O vice-presidente Hamilton Mourão comentou nesta terça-feira (24) a indicação de Caio Mario Paes de Andrade como novo presidente da Petrobras. Para ele, o gestor terá o desafio de lidar principalmente com a questão do custo dos combustíveis, já que a estatal adota a política do Preço de Paridade Internacional (PPI), que faz com que o valor cobrado pela gasolina, etanol e diesel acompanhe a variação do preço do barril de petróleo no mercado internacional.

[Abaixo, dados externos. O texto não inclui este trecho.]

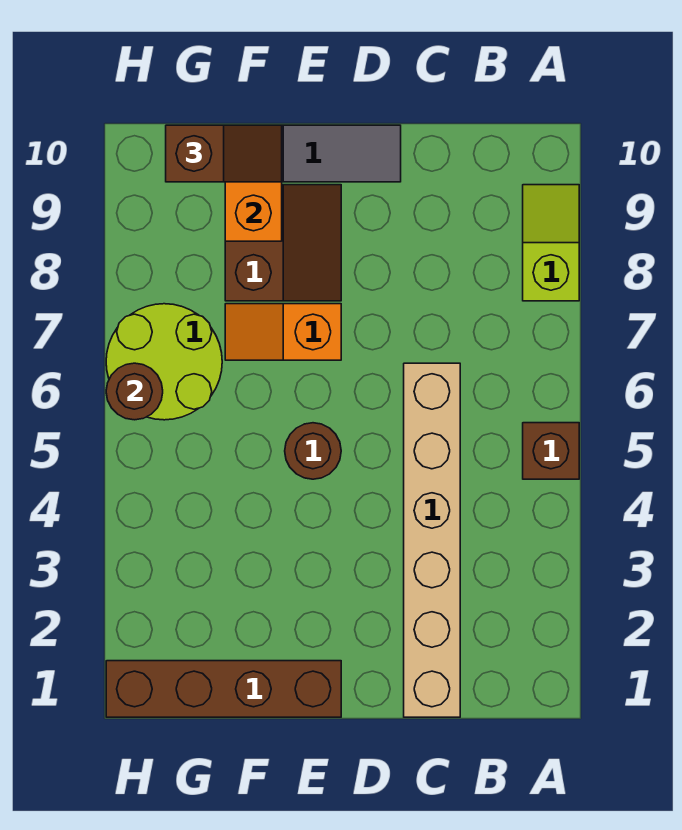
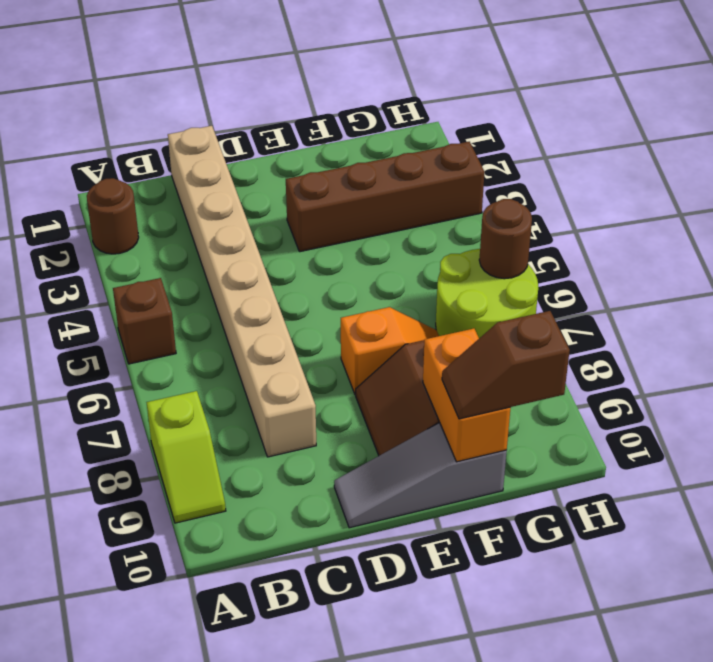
tan 1x6 brick [404,363,460,717] -> tan 1x8 brick [168,126,316,457]
brown 1x4 brick [106,661,341,717] -> brown 1x4 brick moved to [286,142,484,252]
brown 1x1 round brick [285,423,341,479] -> brown 1x1 round brick moved to [87,178,139,254]

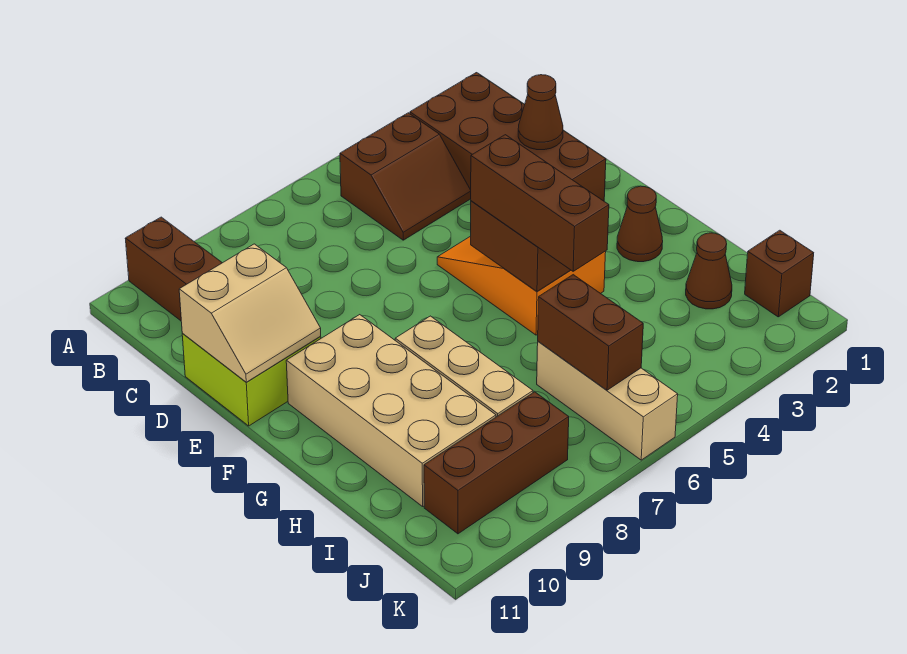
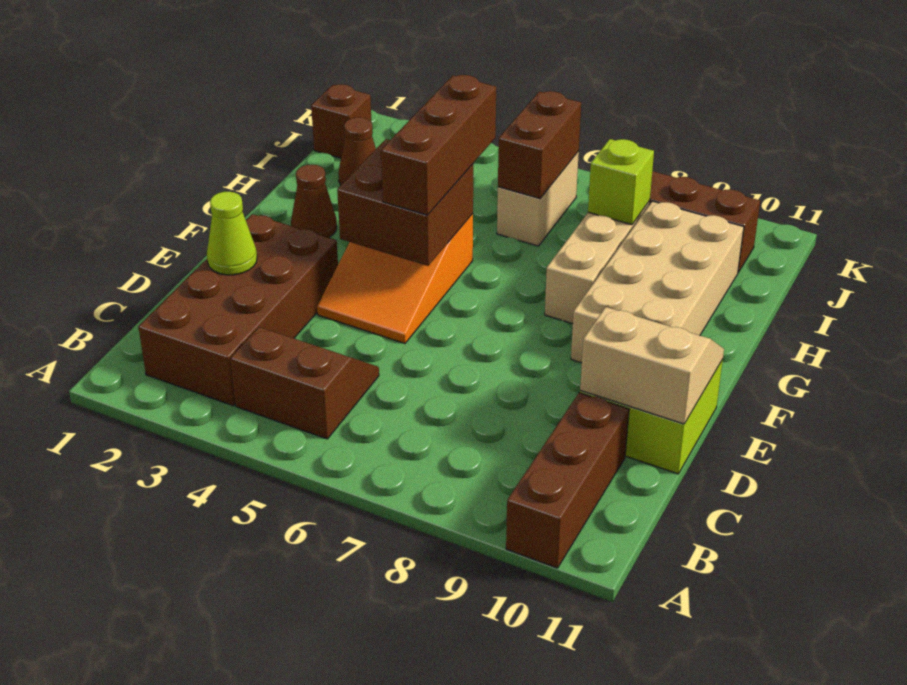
brown 1x1 cone [518,75,563,150] -> lime 1x1 cone [207,192,257,275]
tan 1x3 brick [537,341,678,460] -> tan 1x2 brick [497,152,579,246]
none -> lime 1x1 brick [588,139,654,225]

“Ele tem competência, mas vai pegar uma situação que não é fácil. Porque, já comentei várias vezes com vocês, o problema do preço do petróleo está ligado à situação internacional, essa flutuação por causa do conflito da Ucrânia, a saída da Rússia do mercado, os nossos problemas internos aqui”, disse.

Entre as questões internas, o vice-presidente afirmou que o Brasil não tem capacidade de refino suficiente em relação ao que é produzido. “Transportamos grande parte do nosso combustível em caminhão, falta duto aqui, que poderia baratear o transporte. Não é tão simples esse problema.”

Mourão também declarou que as oscilações do mercado internacional não são boas para o mercado brasileiro. “Numa semana o barril [de petróleo] vai para US$ 112, na semana seguinte ele cai pra US$ 98. Se vai ficar nesse zigue-zague fica ruim.”

Prédio da Petrobras
Prédio da Petrobras FERNANDO FRAZÃO/AGÊNCIA BRASIL

Para Mourão, as constantes mudanças na presidência da Petrobras não são uma “intervenção” do governo na estatal. “Está dentro da atribuição do presidente, ele tem a prerrogativa de nomear o presidente da Petrobras”, disse o vice-presidente. Para o vice, o processo até que Paes assuma o cargo deve ocorrer em 30 a 40 dias.

Formado em Comunicação Social pela Universidade Paulista, Paes tem pós-graduação em Administração e Gestão pela Universidade Harvard e é mestre em Administração de Empresas pela Universidade Duke, ambas nos Estados Unidos. Ele também atuou à frente do Serviço Federal de Processamento de Dados (Serpro).